--- What to produce ---
Quote, character for character, every line of text read from the items below, and leave the pictures out of your answer.

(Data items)
******************************
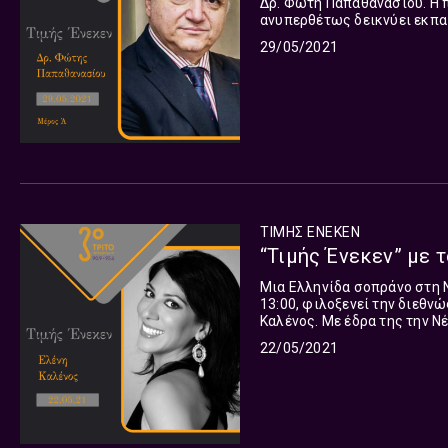
Δρ. Φώτη Παπαθανασίου. Η π
ανυπερθέτως δεικνύει εκπα
χωρέσουν σε μία μόνο καριέ
29/05/2021
του εκπομπές και την εξειδ
φάσματος του Ρίχαρντ Βάγκνερ. Μεταξύ των κεντρικών σημείων αναφοράς τ
του, η ίδρυση της Τεχνόπολ
ιδρύματος Β. Μ. Θεοχαράκη.
ΤΙΜΗΣ ΕΝΕΚΕΝ
“Τιμής Ένεκεν” με τ
Μια Ελληνίδα σοπράνο στη Νέα Υόρκη Το Τρίτο Πρόγραμμα, αυτό τ
13:00, φιλοξενεί την διεθ
Καλένος. Με έδρα της την Ν
υπενθυμίζοντας σε κάθε ευκ
22/05/2021
απ' την Θεσσαλονίκη με ελά
κριτικές απ' τους αυστηρότ
τα σημαντικότερα έντυπα... 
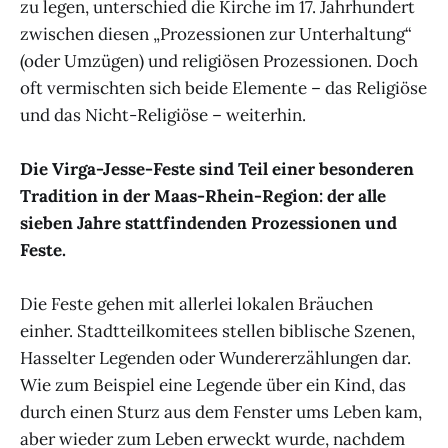
zu legen, unterschied die Kirche im 17. Jahrhundert
zwischen diesen „Prozessionen zur Unterhaltung“
(oder Umzügen) und religiösen Prozessionen. Doch
oft vermischten sich beide Elemente – das Religiöse
und das Nicht-Religiöse – weiterhin.
Die Virga-Jesse-Feste sind Teil einer besonderen
Tradition in der Maas-Rhein-Region: der alle
sieben Jahre stattfindenden Prozessionen und
Feste.
Die Feste gehen mit allerlei lokalen Bräuchen
einher. Stadtteilkomitees stellen biblische Szenen,
Hasselter Legenden oder Wundererzählungen dar.
Wie zum Beispiel eine Legende über ein Kind, das
durch einen Sturz aus dem Fenster ums Leben kam,
aber wieder zum Leben erweckt wurde, nachdem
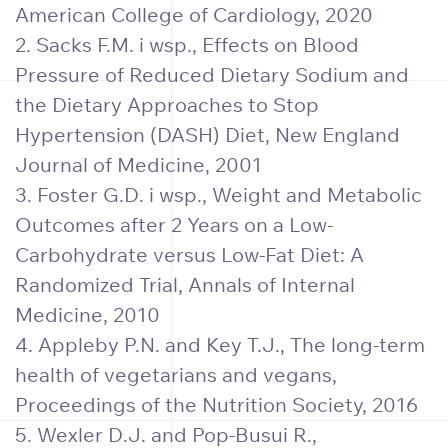
American College of Cardiology, 2020
2. Sacks F.M. i wsp., Effects on Blood
Pressure of Reduced Dietary Sodium and
the Dietary Approaches to Stop
Hypertension (DASH) Diet, New England
Journal of Medicine, 2001
3. Foster G.D. i wsp., Weight and Metabolic
Outcomes after 2 Years on a Low-
Carbohydrate versus Low-Fat Diet: A
Randomized Trial, Annals of Internal
Medicine, 2010
4. Appleby P.N. and Key T.J., The long-term
health of vegetarians and vegans,
Proceedings of the Nutrition Society, 2016
5. Wexler D.J. and Pop-Busui R.,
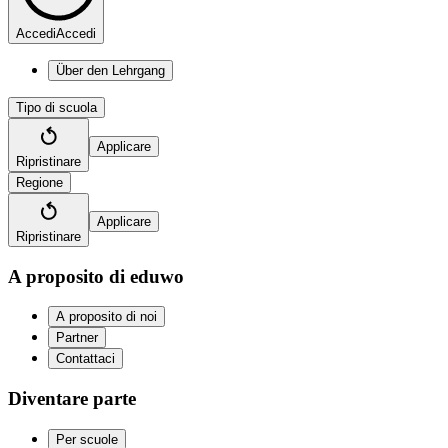
Accedi
Accedi
Über den Lehrgang
Tipo di scuola
Applicare
Ripristinare
Regione
Applicare
Ripristinare
A proposito di eduwo
A proposito di noi
Partner
Contattaci
Diventare parte
Per scuole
******************************
--- Solution ---
Δρ. Φώτη Παπαθανασίου. Η π
ανυπερθέτως δεικνύει εκπα
χωρέσουν σε μία μόνο καριέ
29/05/2021
του εκπομπές και την εξειδ
φάσματος του Ρίχαρντ Βάγκνερ. Μεταξύ των κεντρικών σημείων αναφοράς τ
του, η ίδρυση της Τεχνόπολ
ιδρύματος Β. Μ. Θεοχαράκη.
ΤΙΜΗΣ ΕΝΕΚΕΝ
“Τιμής Ένεκεν” με τ
Μια Ελληνίδα σοπράνο στη Νέα Υόρκη Το Τρίτο Πρόγραμμα, αυτό τ
13:00, φιλοξενεί την διεθ
Καλένος. Με έδρα της την Ν
υπενθυμίζοντας σε κάθε ευκ
22/05/2021
απ' την Θεσσαλονίκη με ελά
κριτικές απ' τους αυστηρότ
τα σημαντικότερα έντυπα... 
zu legen, unterschied die Kirche im 17. Jahrhundert
zwischen diesen „Prozessionen zur Unterhaltung“
(oder Umzügen) und religiösen Prozessionen. Doch
oft vermischten sich beide Elemente – das Religiöse
und das Nicht-Religiöse – weiterhin.
Die Virga-Jesse-Feste sind Teil einer besonderen
Tradition in der Maas-Rhein-Region: der alle
sieben Jahre stattfindenden Prozessionen und
Feste.
Die Feste gehen mit allerlei lokalen Bräuchen
einher. Stadtteilkomitees stellen biblische Szenen,
Hasselter Legenden oder Wundererzählungen dar.
Wie zum Beispiel eine Legende über ein Kind, das
durch einen Sturz aus dem Fenster ums Leben kam,
aber wieder zum Leben erweckt wurde, nachdem
American College of Cardiology, 2020
2. Sacks F.M. i wsp., Effects on Blood
Pressure of Reduced Dietary Sodium and
the Dietary Approaches to Stop
Hypertension (DASH) Diet, New England
Journal of Medicine, 2001
3. Foster G.D. i wsp., Weight and Metabolic
Outcomes after 2 Years on a Low-
Carbohydrate versus Low-Fat Diet: A
Randomized Trial, Annals of Internal
Medicine, 2010
4. Appleby P.N. and Key T.J., The long-term
health of vegetarians and vegans,
Proceedings of the Nutrition Society, 2016
5. Wexler D.J. and Pop-Busui R.,
Accedi
Accedi
Über den Lehrgang
Tipo di scuola
Applicare
Ripristinare
Regione
Applicare
Ripristinare
A proposito di eduwo
A proposito di noi
Partner
Contattaci
Diventare parte
Per scuole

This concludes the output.